The diocese issued a statement criticizing the May ruling, which mandated that a hearing be held in Baton Rouge’s 19th Judicial District Court to determine if a female minor told her confessor, Fr. Jeffery Bayhi, that she had been sexually abused by an older parishioner.
At the hearing, Fr. Bayhi would be required to testify about the existence and content of a confession made to him, which the diocese says would violate his sacred obligations as a Catholic priest.
“A foundational doctrine of the Roman Catholic Church for thousands of years mandates that the seal of confession is absolute and inviolable. Pursuant to his oath to the Church, a priest is compelled never to break that seal. Neither is a priest allowed to admit that someone went to confession to him,” the diocese stated.
“If necessary, the priest would have to suffer a finding of contempt in a civil court and suffer imprisonment rather than violate his sacred duty and violate the seal of confession and his duty to the penitent.”
The diocese stated that the Church would take the case to the U.S. Supreme Court if need be to “protect its free exercise of religion.”
“This is not a gray area in the doctrines of the Roman Catholic Church,” the diocese stated. “A priest/confessor who violates the seal of confession incurs an automatic excommunication reserved for forgiveness to the Apostolic See in Vatican City, Italy.”
In July 2009, the parents of the female minor filed a civil suit naming the sexual assault suspect, George J. Chartlet, Jr., then a 64-year-old parishioner at Our Lady of the Assumption Church in Clinton, who has since passed away, Fr.

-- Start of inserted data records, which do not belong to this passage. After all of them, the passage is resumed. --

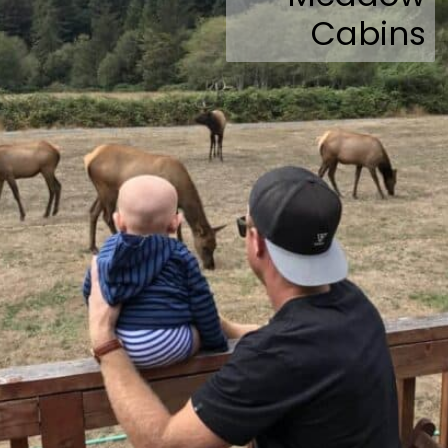
Cabins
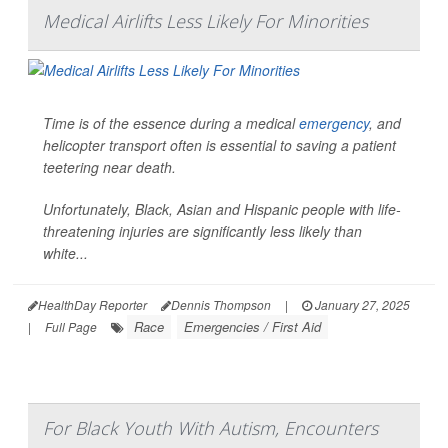
Medical Airlifts Less Likely For Minorities
Time is of the essence during a medical
emergency
, and
helicopter transport often is essential to saving a patient
teetering near death.
Unfortunately, Black, Asian and Hispanic people with life-
threatening injuries are significantly less likely than
white...
HealthDay Reporter
Dennis Thompson
|
January 27, 2025
Race
Emergencies / First Aid
|
Full Page
For Black Youth With Autism, Encounters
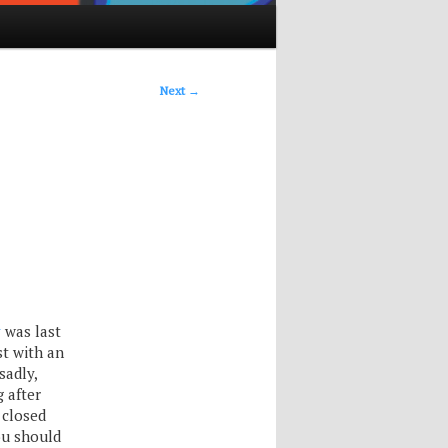
Next
→
y
was last
t with an
sadly,
g after
 closed
ou should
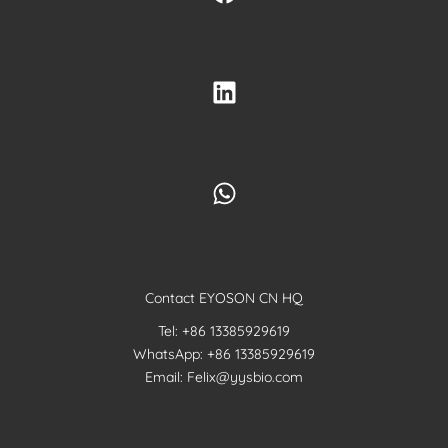
Contact EYOSON CN HQ
Tel: +86 13385929619
WhatsApp: +86 13385929619
Email: Felix@yysbio.com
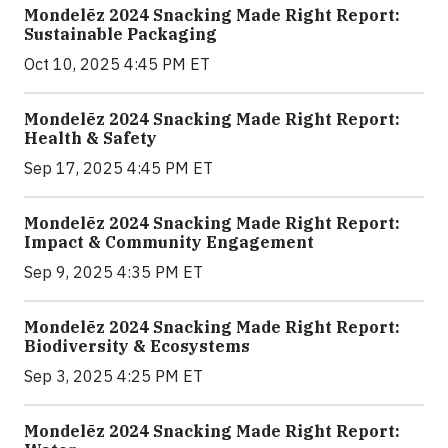
Mondelēz 2024 Snacking Made Right Report:
Sustainable Packaging
Oct 10, 2025 4:45 PM ET
Mondelēz 2024 Snacking Made Right Report:
Health & Safety
Sep 17, 2025 4:45 PM ET
Mondelēz 2024 Snacking Made Right Report:
Impact & Community Engagement
Sep 9, 2025 4:35 PM ET
Mondelēz 2024 Snacking Made Right Report:
Biodiversity & Ecosystems
Sep 3, 2025 4:25 PM ET
Mondelēz 2024 Snacking Made Right Report:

Bayhi, and the diocese as defendants.
The lawsuit seeks damages suffered from alleged sexual abuse of the girl by Chartlet in 2008. It also claims that Bayhi failed in his duty as a mandatory reporter under the Louisiana Children’s Code, noting that the abuse continued after the minor said she first told Bayhi about it during the Sacrament of Confession.
The Louisiana First Circuit Court of Appeals dismissed the original lawsuit on the grounds that because the communication during confession was confidential, Bayhi was not a mandatory reporter.
However, the state Supreme Court reversed the decision in May, stating that the privilege of confidentiality can only be claimed “on behalf of the person" (penitent). Since the female minor had waived her privilege, Fr. Bayhi could not claim confidentiality to protect himself from testifying, the court ruled.
But the diocese says that Bayhi acted appropriately in refusing to testify, stating that “sacred communications” such as confession are confidential and exempt from mandatory reporting laws. "Church law does not allow either the plaintiff (penitent) or anyone else to waive the seal of confession," it said.
“As a result of this ruling, Fr. Bayhi may now have to choose between violating his sacred duty as a priest and being excommunicated from the Church, or refusing to testify and risk going to prison,” Donohue said.
“By deciding that Fr. Bayhi must choose between his faith and his freedom, the Louisiana Supreme Court has endangered the religious liberty of all Americans.”